Autre morceau phare, « Tout ». Chanson fascinante à te couper le souffle et très beau texte écrit par Ronan Chénau. Peux-tu nous en dire d’avantage sur la chanson et son auteur.
Nous nous sommes rendu compte avec Ronan que nous avions écrit des phrases quasiment similaires dans nos poèmes, je lui ai demandé d’écrire un texte, je lui ai confié une boucle de guitare, il a écrit à partir de là. Le résultat est troublant, j’ai l’impression d’avoir écrit ce truc, et en même temps cela procède d’une étrangeté qui me permet d’en faire quelque chose de singulier pour moi.
« L’univers parmi nous », une guitare hypnotique, des sonorités qui nous transportent en terre africaine ou ailleurs qu’ici.

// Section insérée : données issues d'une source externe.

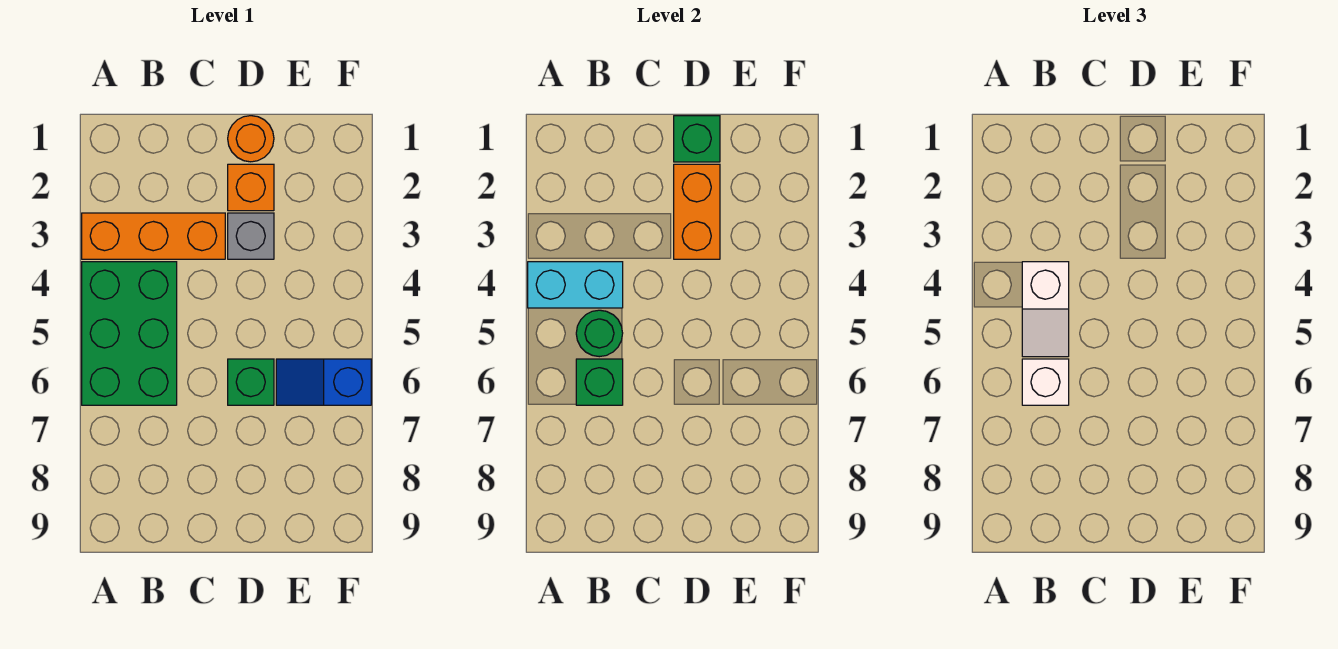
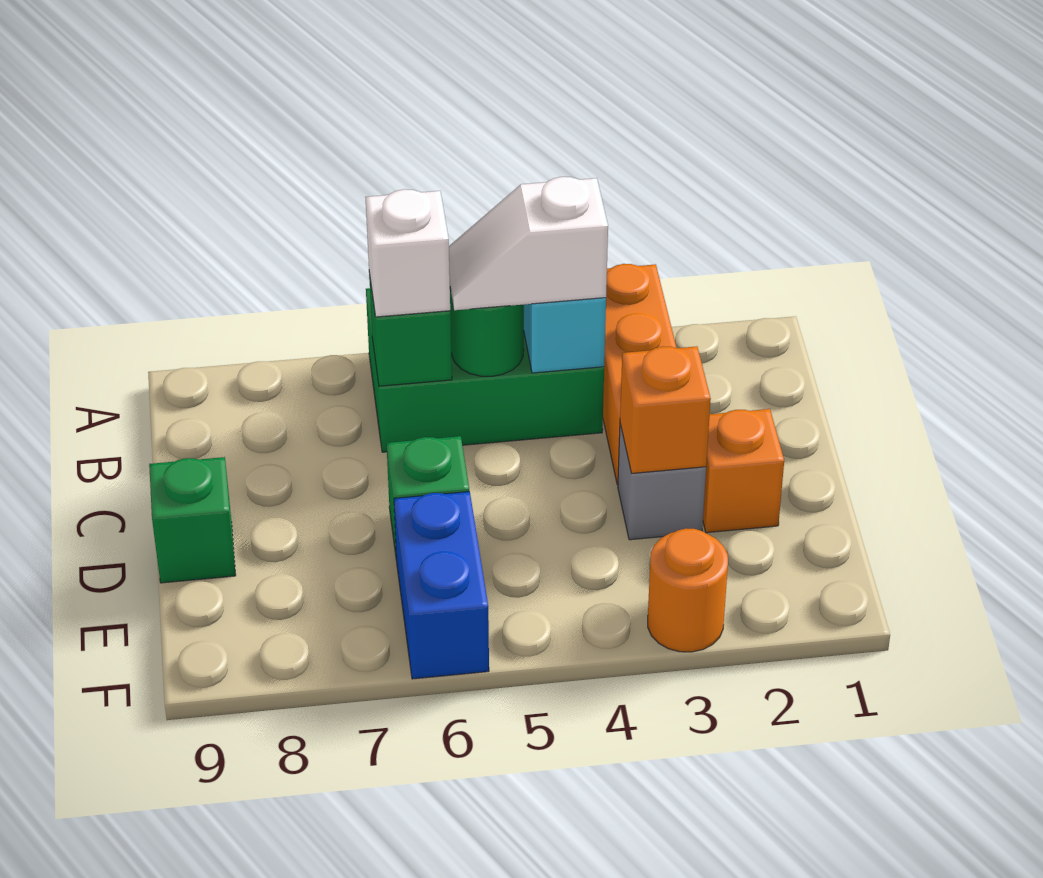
orange round brick D1 level 1 -> orange round brick F3 level 1
green brick D1 level 2 -> green brick D9 level 1
orange brick D2:D3 level 2 -> orange brick D3 level 2
blue slope E6:F6 level 1 top F -> blue brick E6:F6 level 1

Qu’est ce qui t’a inspiré pour écrire cette chanson ?
C’est le pendant démagogique de « Dans le stade »… je l’ai écrit juste avant « le stade » à Kinshasa, en même temps ce texte évoque d’une certaine façon des souvenirs que je n’ai jamais eu de ce qu’il s’est passé au début du siècle pour ma famille arménienne. C’est une façon d’en parler. Et de lui donner un cadre universel. Des génocides il y en a eu plusieurs au siècle dernier. Finalement l’horreur est assez commune.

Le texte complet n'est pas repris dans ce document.